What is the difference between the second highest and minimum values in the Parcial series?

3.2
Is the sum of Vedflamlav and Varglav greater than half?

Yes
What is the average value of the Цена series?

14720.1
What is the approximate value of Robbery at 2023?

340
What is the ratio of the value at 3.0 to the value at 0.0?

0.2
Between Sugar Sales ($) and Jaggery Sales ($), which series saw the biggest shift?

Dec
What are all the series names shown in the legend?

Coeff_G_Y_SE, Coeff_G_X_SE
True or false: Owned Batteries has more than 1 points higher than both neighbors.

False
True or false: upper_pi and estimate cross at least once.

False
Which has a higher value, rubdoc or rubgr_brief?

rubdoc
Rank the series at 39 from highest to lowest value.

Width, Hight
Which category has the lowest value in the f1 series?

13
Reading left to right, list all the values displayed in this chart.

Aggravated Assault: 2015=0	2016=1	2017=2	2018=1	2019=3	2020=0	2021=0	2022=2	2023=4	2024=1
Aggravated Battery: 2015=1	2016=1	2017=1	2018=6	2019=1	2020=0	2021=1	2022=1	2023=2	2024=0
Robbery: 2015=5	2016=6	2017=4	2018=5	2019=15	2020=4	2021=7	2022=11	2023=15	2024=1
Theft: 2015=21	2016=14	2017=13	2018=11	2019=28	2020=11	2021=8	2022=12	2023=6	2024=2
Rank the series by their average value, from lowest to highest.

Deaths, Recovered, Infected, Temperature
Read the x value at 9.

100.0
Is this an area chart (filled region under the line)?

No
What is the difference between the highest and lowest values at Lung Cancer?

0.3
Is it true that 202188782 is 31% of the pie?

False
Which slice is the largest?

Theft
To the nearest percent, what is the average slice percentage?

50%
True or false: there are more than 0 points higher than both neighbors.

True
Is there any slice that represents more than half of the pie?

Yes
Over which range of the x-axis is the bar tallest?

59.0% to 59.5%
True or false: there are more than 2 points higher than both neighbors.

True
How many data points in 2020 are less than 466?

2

### Work instructions
In everything from the start of the listing down through the line containing "Reading left to", change "legend" to "key" and write those lines out again with nothing else altered.

### Solution for this problem
What is the difference between the second highest and minimum values in the Parcial series?

3.2
Is the sum of Vedflamlav and Varglav greater than half?

Yes
What is the average value of the Цена series?

14720.1
What is the approximate value of Robbery at 2023?

340
What is the ratio of the value at 3.0 to the value at 0.0?

0.2
Between Sugar Sales ($) and Jaggery Sales ($), which series saw the biggest shift?

Dec
What are all the series names shown in the key?

Coeff_G_Y_SE, Coeff_G_X_SE
True or false: Owned Batteries has more than 1 points higher than both neighbors.

False
True or false: upper_pi and estimate cross at least once.

False
Which has a higher value, rubdoc or rubgr_brief?

rubdoc
Rank the series at 39 from highest to lowest value.

Width, Hight
Which category has the lowest value in the f1 series?

13
Reading left to right, list all the values displayed in this chart.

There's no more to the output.